ESR frequency in short-term clinical studies in adult patients with schizophrenia and mania in bipolar disorder structure was comparable in the placebo group and quetiapine (patients with schizophrenia: 7.8% quetiapine group and 8.0% in the placebo group; mania of bipolar disorder in the structure : 11,2% in the quetiapine group and 11.4% in the placebo group).
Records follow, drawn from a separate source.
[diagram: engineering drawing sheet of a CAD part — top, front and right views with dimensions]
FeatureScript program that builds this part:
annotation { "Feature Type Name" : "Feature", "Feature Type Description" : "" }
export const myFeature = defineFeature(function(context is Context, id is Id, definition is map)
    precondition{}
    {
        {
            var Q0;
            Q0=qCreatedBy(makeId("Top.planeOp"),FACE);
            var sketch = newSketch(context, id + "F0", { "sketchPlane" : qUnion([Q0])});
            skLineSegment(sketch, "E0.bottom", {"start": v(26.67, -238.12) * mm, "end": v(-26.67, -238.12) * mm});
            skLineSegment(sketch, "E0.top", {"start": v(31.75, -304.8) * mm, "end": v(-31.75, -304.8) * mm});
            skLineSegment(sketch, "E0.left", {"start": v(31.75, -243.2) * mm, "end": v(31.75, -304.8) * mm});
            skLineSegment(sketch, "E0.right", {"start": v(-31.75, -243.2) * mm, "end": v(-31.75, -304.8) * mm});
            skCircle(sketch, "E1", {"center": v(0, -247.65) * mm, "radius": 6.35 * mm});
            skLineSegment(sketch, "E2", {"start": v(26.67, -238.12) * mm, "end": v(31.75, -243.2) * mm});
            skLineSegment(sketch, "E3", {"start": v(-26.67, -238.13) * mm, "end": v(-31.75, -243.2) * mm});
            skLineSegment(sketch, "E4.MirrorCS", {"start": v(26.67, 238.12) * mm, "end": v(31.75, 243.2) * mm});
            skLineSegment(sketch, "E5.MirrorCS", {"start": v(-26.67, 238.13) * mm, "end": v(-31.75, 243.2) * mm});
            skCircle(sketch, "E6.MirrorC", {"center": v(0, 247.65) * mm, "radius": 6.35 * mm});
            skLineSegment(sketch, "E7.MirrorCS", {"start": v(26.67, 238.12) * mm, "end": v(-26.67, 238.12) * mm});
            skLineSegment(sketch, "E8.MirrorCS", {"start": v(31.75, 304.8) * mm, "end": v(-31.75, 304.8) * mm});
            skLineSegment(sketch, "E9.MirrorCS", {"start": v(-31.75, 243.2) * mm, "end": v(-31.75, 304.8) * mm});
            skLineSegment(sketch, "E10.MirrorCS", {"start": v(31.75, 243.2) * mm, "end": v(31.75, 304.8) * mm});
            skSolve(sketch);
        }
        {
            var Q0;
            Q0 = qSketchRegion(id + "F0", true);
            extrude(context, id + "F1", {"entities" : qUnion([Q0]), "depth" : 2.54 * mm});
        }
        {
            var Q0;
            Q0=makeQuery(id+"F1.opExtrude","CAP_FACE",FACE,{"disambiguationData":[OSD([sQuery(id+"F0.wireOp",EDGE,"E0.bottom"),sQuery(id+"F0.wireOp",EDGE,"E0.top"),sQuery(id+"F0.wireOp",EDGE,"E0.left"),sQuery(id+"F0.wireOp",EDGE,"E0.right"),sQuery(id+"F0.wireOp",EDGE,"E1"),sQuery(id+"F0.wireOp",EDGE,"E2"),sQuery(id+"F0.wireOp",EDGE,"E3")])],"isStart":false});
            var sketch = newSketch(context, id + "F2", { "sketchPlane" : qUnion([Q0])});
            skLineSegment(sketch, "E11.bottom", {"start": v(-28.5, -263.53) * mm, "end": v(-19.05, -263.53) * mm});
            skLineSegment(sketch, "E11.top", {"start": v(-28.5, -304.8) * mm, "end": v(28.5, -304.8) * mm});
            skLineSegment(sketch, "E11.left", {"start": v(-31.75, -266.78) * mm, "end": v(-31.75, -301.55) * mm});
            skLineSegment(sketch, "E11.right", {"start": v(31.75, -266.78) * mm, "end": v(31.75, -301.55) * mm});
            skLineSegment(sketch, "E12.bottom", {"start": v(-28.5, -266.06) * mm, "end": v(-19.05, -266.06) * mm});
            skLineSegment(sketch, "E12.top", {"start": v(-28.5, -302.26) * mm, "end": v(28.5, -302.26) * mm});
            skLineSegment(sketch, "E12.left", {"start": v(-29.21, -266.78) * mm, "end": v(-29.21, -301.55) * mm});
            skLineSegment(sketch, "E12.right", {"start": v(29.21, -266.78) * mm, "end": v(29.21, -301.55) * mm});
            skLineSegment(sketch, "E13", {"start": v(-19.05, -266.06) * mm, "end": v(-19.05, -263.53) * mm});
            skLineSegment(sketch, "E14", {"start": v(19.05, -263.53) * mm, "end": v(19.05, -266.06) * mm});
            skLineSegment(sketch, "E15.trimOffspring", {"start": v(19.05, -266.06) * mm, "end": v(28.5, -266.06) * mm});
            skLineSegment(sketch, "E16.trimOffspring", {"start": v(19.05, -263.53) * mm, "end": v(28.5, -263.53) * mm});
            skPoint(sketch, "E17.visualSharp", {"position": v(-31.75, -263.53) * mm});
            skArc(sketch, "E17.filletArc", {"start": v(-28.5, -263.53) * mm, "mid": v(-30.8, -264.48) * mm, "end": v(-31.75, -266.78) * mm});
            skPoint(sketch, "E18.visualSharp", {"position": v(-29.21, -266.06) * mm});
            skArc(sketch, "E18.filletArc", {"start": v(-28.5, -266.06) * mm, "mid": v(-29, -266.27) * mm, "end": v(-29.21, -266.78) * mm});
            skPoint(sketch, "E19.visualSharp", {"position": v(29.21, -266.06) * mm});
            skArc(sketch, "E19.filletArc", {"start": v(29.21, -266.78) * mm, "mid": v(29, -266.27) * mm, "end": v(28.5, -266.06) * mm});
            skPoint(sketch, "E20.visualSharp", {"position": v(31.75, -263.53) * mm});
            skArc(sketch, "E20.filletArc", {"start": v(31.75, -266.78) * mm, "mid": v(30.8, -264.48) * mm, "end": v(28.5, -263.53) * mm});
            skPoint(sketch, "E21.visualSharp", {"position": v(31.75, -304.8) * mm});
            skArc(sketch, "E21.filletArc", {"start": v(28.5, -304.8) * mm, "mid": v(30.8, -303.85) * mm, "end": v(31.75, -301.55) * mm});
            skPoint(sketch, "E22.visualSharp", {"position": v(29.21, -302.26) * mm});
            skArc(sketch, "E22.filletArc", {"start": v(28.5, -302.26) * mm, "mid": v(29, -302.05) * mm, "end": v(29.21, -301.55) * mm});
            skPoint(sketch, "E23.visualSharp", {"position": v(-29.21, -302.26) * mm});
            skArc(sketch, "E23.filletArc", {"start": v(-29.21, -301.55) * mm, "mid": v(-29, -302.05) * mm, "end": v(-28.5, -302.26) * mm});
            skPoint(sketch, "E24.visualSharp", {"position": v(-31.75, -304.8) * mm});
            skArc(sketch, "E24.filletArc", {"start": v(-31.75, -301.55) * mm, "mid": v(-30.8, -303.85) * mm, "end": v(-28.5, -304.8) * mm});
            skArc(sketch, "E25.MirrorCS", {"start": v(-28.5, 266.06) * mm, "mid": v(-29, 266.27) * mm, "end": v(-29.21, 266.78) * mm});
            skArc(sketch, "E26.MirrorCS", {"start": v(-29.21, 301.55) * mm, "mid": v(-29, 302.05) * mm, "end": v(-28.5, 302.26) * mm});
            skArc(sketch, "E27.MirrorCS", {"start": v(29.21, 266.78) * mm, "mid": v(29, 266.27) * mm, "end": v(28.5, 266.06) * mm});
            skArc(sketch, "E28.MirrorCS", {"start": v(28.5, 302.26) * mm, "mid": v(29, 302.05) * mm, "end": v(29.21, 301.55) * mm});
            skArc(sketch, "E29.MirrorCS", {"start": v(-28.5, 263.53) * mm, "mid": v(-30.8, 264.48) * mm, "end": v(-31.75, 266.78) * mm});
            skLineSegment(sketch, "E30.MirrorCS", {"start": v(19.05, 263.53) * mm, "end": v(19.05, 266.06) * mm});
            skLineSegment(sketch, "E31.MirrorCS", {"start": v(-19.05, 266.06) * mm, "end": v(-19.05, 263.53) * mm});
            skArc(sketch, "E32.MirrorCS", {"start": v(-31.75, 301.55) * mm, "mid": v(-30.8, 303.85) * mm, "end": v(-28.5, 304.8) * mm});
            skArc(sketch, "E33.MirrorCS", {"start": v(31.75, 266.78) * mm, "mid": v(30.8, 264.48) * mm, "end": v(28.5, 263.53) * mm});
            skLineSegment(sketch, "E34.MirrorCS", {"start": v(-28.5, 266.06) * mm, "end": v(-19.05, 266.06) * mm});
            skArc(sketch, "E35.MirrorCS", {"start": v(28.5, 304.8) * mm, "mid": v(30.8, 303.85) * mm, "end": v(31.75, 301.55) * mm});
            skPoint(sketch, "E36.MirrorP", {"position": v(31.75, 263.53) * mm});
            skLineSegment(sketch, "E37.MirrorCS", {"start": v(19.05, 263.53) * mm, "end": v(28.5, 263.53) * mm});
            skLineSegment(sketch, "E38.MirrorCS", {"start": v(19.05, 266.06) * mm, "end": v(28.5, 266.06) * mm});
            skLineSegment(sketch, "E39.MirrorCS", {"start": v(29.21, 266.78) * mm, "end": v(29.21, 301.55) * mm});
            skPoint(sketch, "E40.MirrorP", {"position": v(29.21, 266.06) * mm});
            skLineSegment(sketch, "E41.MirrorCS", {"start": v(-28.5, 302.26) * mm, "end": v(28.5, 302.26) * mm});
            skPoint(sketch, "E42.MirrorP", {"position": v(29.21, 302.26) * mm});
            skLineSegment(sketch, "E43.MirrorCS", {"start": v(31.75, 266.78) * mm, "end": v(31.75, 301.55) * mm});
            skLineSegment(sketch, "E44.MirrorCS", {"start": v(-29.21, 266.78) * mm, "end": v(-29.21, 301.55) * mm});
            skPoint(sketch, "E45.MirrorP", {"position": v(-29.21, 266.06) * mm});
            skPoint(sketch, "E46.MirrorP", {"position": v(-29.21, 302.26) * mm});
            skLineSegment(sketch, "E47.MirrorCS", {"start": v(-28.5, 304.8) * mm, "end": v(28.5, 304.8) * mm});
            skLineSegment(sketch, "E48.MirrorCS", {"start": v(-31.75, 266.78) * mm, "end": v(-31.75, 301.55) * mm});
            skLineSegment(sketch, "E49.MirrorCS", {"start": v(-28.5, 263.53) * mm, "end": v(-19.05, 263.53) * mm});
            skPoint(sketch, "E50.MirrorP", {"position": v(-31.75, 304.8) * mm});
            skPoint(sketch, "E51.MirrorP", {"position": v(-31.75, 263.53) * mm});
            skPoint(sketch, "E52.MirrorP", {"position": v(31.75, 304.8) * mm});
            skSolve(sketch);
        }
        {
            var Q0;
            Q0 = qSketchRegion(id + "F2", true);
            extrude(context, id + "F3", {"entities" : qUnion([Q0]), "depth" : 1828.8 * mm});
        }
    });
The incidence of EPS in short-term clinical trials in adult patients with depression in the structure of bipolar disorder in the quetiapine group was 8.9%, in the placebo group 3.8%. The frequency of individual symptoms of EPS (such as akathisia, extrapyramidal disorders, tremor, dyskinesia, dystonia, anxiety, involuntary muscle contractions, psychomotor agitation and muscle rigidity) was generally low and did not exceed 4% in each of the therapeutic groups. In long-term clinical studies of quetiapine in schizophrenia and bipolar disorder, the incidence of EPS was comparable in quetiapine and placebo groups. Against the background of quetiapine therapy, there may be a small dose-dependent decrease in the concentration of thyroid hormones.The frequency of potentially clinically significant changes in the concentration of thyroid hormones in short-term clinical trials for general T4 was 3.4% in the quetiapine group and 0.6% in the placebo group; for free T4 - 0.7% in the quetiapine group versus 0.1% in the placebo group; for the general T3 - 0.54% in the quetiapine group versus 0.0% in the placebo group; for free T3 - 0.2% in the quetiapine group versus 0.0% in the placebo group. The change in TSH concentration was noted with a frequency of 3.2% in the quetiapine group and 2.7% in the placebo group. In short-term clinical trials of monotherapy, the frequency of potentially clinically significant changes in T3and TTG was 0.0% in the quetiapine group and placebo; for T4 and TTG was 0.1% in the quetiapine group versus 0.0% in the placebo group. These changes, as a rule, are not associated with clinically pronounced hypothyroidism. Maximum reduction in total and free T4 registered on 6week treatment with quetiapine, without further reducing the concentration of hormones during long-term treatment. In practically all cases, the concentration of the total and free T4 returned to baseline after quetiapine therapy was discontinued, regardless of the duration of treatment.The concentration of thyroxin-binding globulin (TSH) when measured at 8 patients remained unchanged.